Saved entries
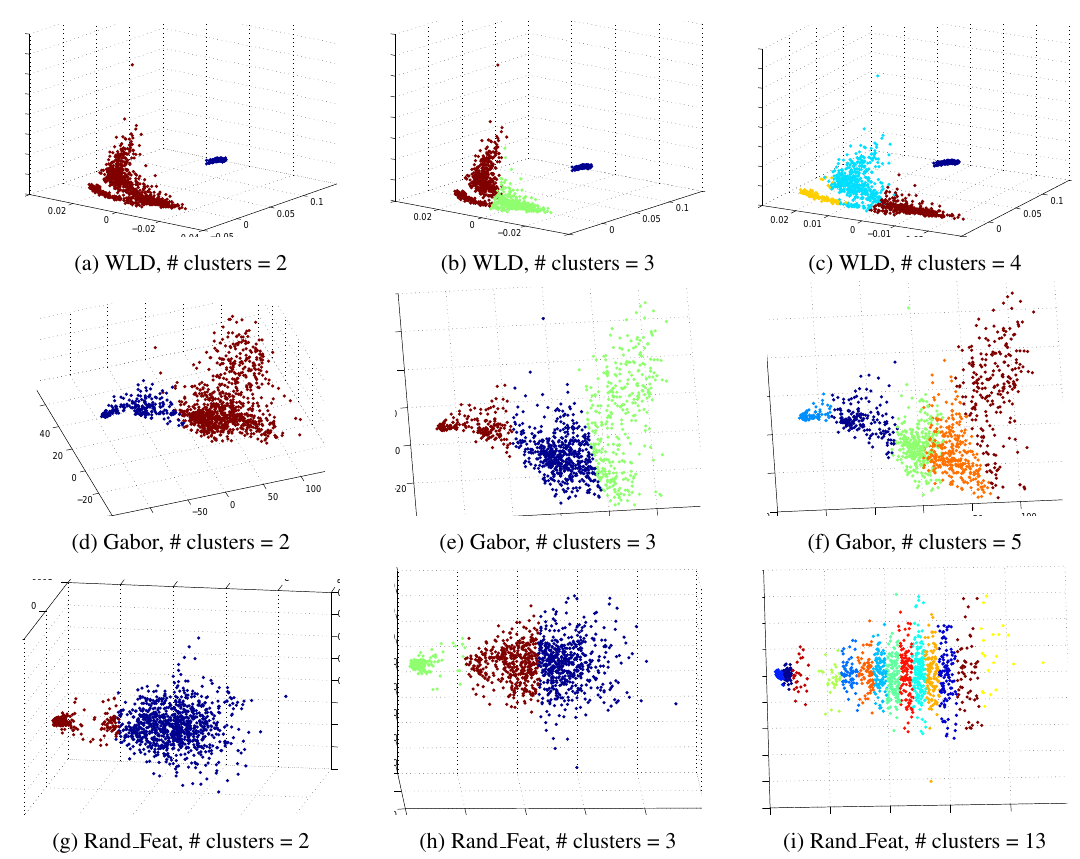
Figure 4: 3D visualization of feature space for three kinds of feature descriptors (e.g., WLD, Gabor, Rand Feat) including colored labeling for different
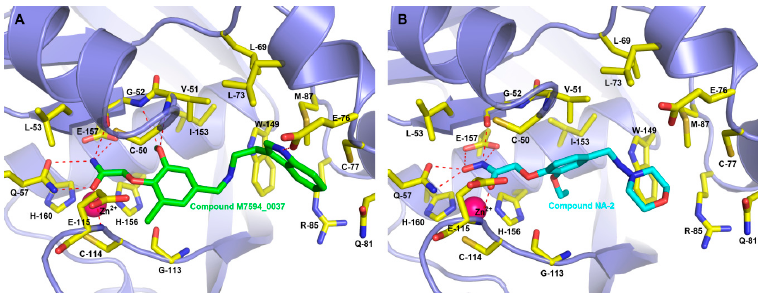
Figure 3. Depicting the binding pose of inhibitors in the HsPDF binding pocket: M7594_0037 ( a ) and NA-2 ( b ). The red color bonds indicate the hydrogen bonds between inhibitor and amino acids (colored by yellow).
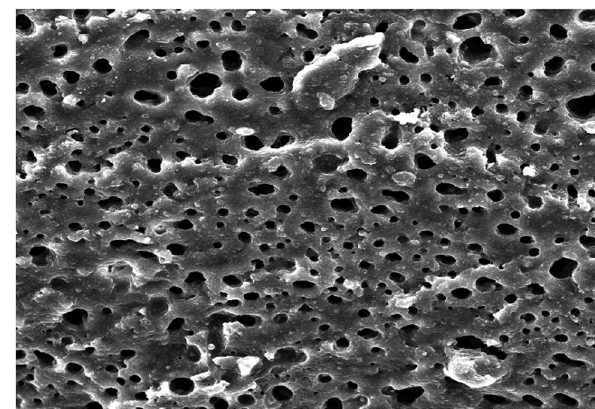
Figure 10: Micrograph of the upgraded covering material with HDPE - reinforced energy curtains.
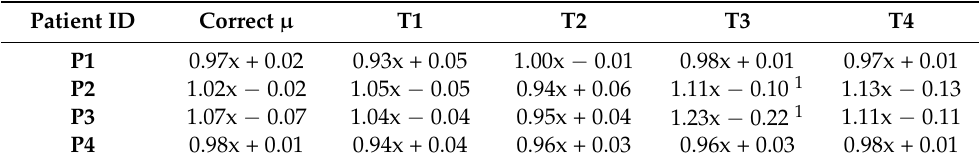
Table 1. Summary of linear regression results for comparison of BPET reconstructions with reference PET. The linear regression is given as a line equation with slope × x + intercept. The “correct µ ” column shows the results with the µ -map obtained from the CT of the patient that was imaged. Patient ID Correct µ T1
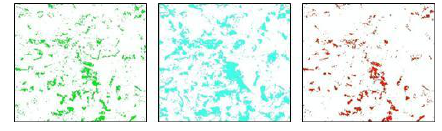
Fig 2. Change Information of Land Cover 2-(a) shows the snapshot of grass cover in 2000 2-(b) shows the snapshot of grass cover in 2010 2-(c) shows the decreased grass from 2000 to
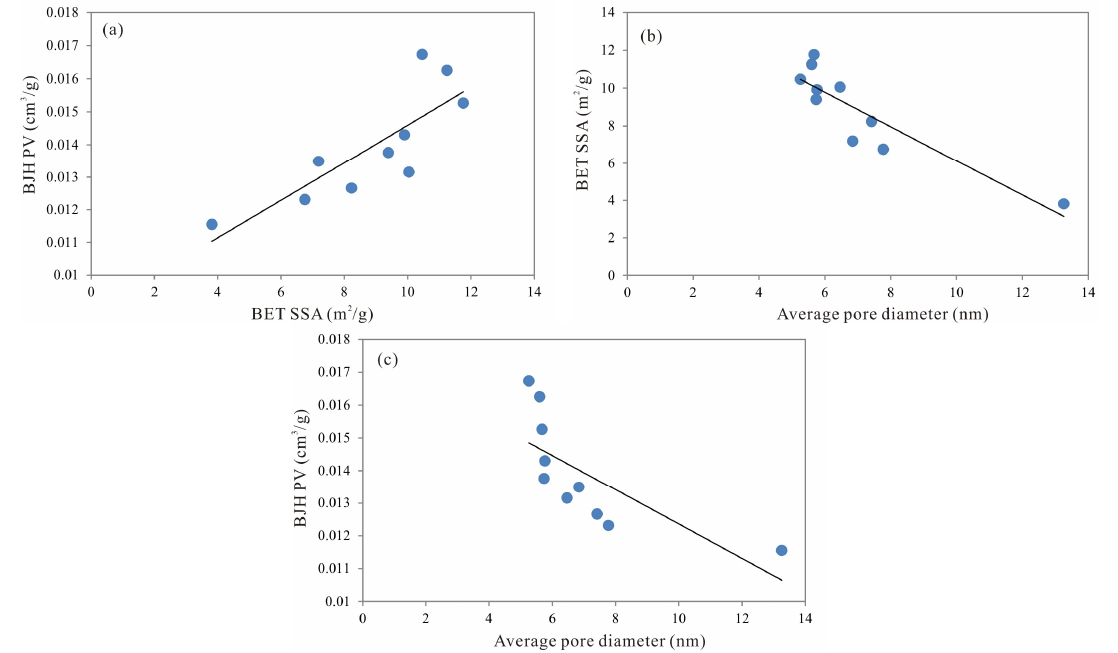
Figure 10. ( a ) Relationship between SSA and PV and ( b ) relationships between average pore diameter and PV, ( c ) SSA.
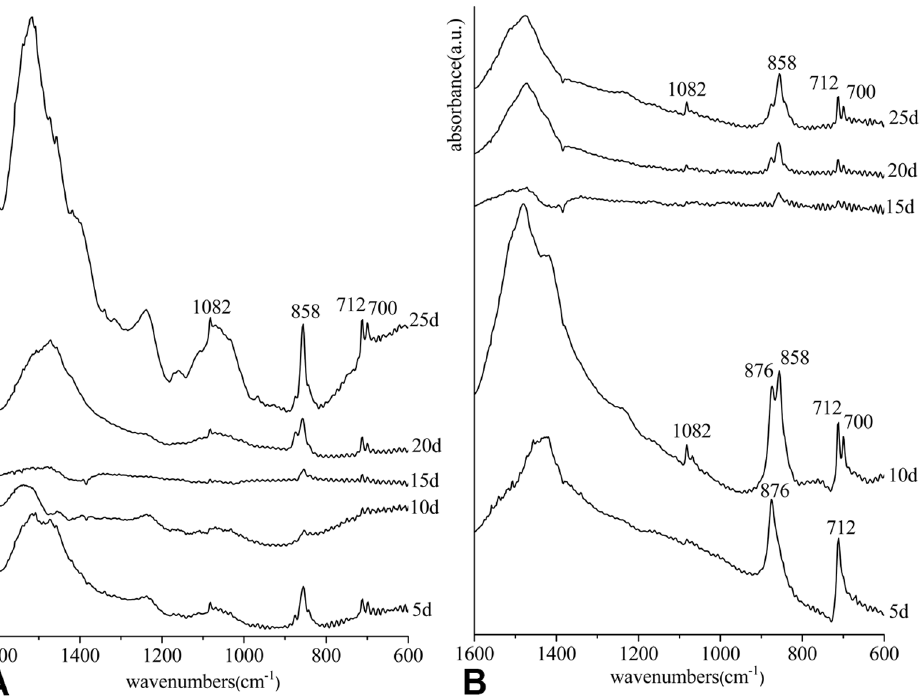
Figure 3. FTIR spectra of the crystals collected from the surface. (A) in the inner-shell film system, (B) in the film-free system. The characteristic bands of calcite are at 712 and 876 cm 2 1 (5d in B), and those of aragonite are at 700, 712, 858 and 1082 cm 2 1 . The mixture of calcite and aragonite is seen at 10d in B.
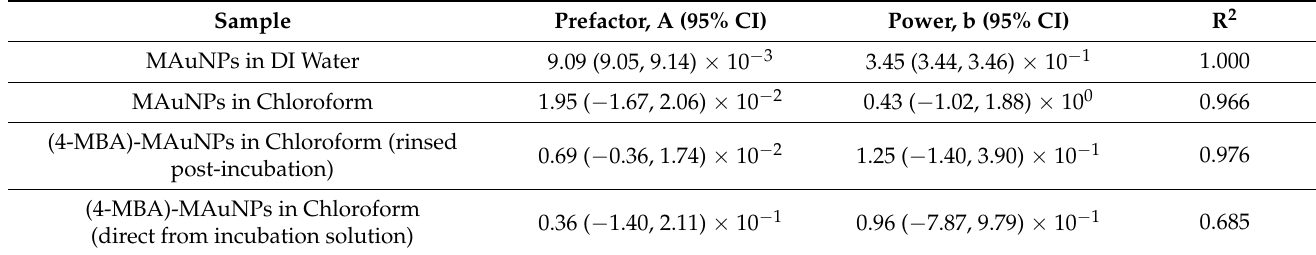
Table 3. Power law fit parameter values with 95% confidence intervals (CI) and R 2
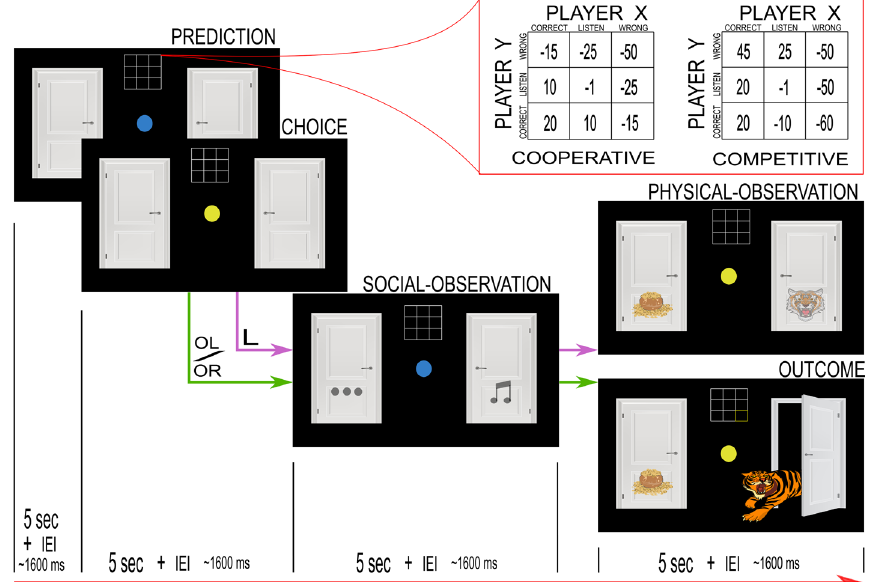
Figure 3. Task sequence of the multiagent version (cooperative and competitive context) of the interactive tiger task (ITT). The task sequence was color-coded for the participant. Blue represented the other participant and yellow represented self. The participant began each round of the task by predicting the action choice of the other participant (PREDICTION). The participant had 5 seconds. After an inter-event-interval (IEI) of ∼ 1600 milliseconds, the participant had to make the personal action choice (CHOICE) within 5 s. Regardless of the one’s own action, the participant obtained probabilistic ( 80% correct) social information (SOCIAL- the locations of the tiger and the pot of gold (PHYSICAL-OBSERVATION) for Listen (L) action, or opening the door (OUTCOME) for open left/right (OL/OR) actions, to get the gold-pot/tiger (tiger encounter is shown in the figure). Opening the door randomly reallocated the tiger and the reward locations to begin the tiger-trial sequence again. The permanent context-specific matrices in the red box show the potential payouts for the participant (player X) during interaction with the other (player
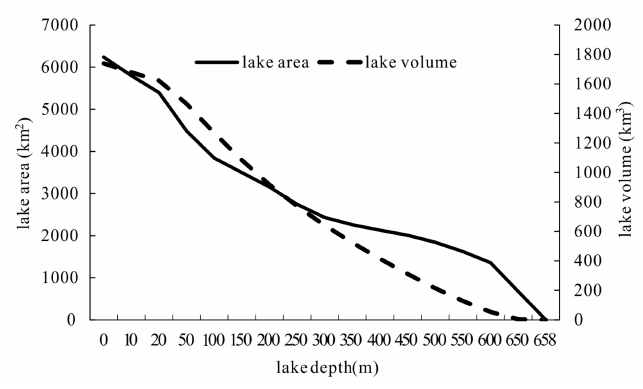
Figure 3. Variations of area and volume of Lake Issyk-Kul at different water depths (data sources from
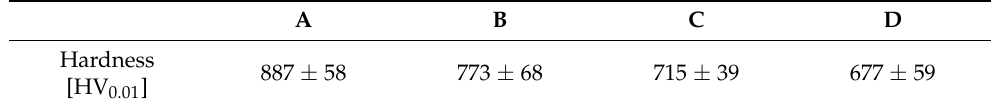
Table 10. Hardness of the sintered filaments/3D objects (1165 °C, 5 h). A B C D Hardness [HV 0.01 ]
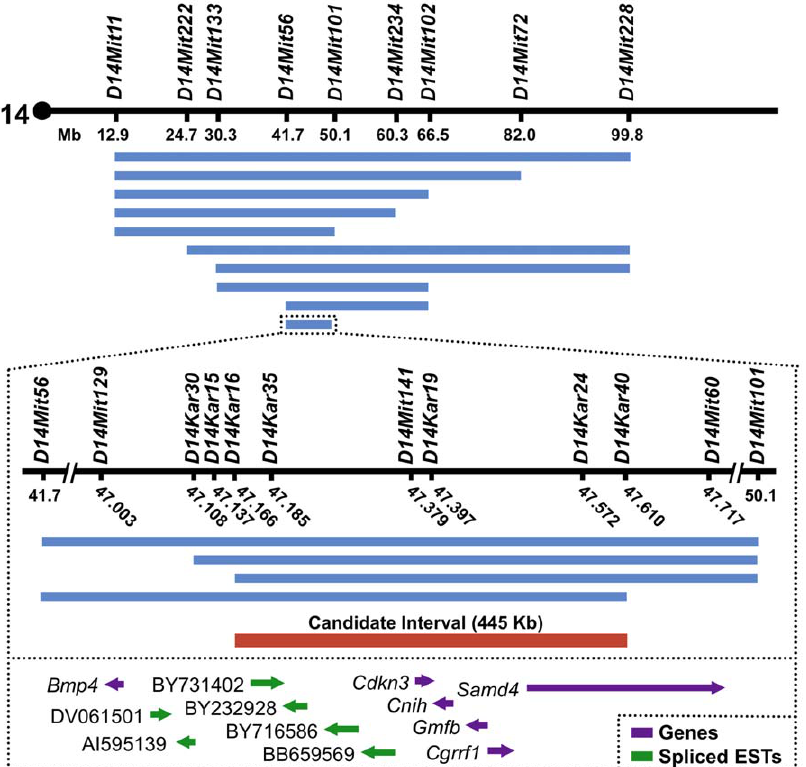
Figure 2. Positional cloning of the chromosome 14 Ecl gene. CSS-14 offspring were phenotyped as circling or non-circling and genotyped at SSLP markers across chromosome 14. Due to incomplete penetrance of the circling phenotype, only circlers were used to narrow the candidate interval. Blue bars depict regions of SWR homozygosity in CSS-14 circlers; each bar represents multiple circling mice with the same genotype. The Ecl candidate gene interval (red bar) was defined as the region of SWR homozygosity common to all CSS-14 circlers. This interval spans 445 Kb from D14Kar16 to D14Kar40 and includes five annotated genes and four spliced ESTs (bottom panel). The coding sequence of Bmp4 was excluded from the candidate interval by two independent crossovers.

:: Task statement ::
Return only the lines from the start of the data through the line that contains "Table 3. Power", please, copying them exactly and omitting all pictures.

:: Response area ::
Figure 4: 3D visualization of feature space for three kinds of feature descriptors (e.g., WLD, Gabor, Rand Feat) including colored labeling for different
Figure 3. Depicting the binding pose of inhibitors in the HsPDF binding pocket: M7594_0037 ( a ) and NA-2 ( b ). The red color bonds indicate the hydrogen bonds between inhibitor and amino acids (colored by yellow).
Figure 10: Micrograph of the upgraded covering material with HDPE - reinforced energy curtains.
Table 1. Summary of linear regression results for comparison of BPET reconstructions with reference PET. The linear regression is given as a line equation with slope × x + intercept. The “correct µ ” column shows the results with the µ -map obtained from the CT of the patient that was imaged. Patient ID Correct µ T1
Fig 2. Change Information of Land Cover 2-(a) shows the snapshot of grass cover in 2000 2-(b) shows the snapshot of grass cover in 2010 2-(c) shows the decreased grass from 2000 to
Figure 10. ( a ) Relationship between SSA and PV and ( b ) relationships between average pore diameter and PV, ( c ) SSA.
Figure 3. FTIR spectra of the crystals collected from the surface. (A) in the inner-shell film system, (B) in the film-free system. The characteristic bands of calcite are at 712 and 876 cm 2 1 (5d in B), and those of aragonite are at 700, 712, 858 and 1082 cm 2 1 . The mixture of calcite and aragonite is seen at 10d in B.
Table 3. Power law fit parameter values with 95% confidence intervals (CI) and R 2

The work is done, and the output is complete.